→ **Passage**
--- START ---
Home equity is still on the rise, with homeowners gaining an average of $16,200 apiece in the second quarter, the latest data shows.

CoreLogic’s Home Equity Insights for Q2 2018 shows an equity jump of 12.3% — about $980.9 billion — on all mortgaged residences since the same period last year.

Equity grew in nearly every state, with California, Washington, and Nevada seeing the biggest gains. California homeowners pulled in an average of $48,832 over last quarter, and Washington residents saw their equity grow by an average of $41,138, the property analytics firm concluded.

“When aggregated across all homeowners, that totals almost $1 trillion in gains in home equity wealth,” CoreLogic chief economist Frank Nothaft said in a statement. “This wealth gain will support additional consumption spending and home improvement expenditures in coming years.”

And as equity continues to rise, negative equity has decreased 20.1% since the same period in 2017. Negative equity occurs when borrowers owe more on their mortgage than the home is worth — also known as an “underwater” loan — and it has decreased the most in areas with “strong price appreciation,” CoreLogic’s president and CEO Frank Martell said in a statement.
--- END ---
→ **Data for review**
--- START ---
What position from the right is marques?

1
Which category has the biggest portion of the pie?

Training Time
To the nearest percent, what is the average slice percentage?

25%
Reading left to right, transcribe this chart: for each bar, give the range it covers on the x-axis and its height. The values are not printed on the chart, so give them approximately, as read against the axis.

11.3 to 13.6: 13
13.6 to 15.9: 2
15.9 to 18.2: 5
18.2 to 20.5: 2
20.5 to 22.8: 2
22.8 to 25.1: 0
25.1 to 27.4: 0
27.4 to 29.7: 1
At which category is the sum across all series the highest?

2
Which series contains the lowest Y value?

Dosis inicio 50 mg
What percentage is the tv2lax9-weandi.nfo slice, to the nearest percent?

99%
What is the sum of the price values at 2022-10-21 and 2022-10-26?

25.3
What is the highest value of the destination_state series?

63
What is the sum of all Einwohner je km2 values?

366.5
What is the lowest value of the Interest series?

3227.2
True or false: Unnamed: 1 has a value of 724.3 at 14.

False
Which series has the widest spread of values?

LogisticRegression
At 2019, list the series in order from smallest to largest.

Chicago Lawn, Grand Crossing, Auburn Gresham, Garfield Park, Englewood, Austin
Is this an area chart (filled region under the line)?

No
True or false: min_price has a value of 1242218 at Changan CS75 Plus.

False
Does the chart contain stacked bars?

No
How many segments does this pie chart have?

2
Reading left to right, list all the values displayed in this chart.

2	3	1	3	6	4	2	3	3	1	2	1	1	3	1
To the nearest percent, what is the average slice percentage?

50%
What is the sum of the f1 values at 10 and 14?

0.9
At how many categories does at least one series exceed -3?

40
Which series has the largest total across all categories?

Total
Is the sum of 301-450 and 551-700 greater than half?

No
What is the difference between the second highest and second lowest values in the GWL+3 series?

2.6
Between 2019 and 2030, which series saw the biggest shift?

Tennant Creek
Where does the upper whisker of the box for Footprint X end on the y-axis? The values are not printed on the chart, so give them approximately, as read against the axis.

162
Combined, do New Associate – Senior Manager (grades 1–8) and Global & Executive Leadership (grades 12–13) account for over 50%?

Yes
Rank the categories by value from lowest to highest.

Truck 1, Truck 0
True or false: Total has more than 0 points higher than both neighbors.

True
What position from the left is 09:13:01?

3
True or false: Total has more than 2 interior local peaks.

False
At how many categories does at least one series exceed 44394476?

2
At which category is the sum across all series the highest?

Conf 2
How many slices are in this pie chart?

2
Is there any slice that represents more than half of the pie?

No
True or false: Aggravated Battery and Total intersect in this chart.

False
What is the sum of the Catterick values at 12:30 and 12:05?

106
--- END ---
→ **Problems and tasks**
a. Answer these questions from the passage on home equity:
(i) On average, how much equity did each homeowner gain in the second quarter?
(ii) Which three states saw the biggest equity gains?
(iii) By what percentage has negative equity decreased since the same period in 2017?
b. List every dollar amount in the passage on home equity.
The listing is unrelated to the passage on home equity.

→ **Exercise solutions**
a.
(i) $16,200
(ii) California, Washington, and Nevada
(iii) 20.1%

b.
$16,200
$980.9 billion
$48,832
$41,138
$1 trillion